Reproduce verbatim only the lines from the one containing "o crea una cuenta gratis." through the last line below, both included.

-- PROVIDED DATA follows --

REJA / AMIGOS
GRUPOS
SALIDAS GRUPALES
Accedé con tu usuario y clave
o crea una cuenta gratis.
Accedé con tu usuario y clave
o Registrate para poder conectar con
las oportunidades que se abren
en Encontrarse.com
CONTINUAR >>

-- PROVIDED DATA concluded --

RESPONSE TO THE TASK:
o crea una cuenta gratis.
Accedé con tu usuario y clave
o Registrate para poder conectar con
las oportunidades que se abren
en Encontrarse.com
CONTINUAR >>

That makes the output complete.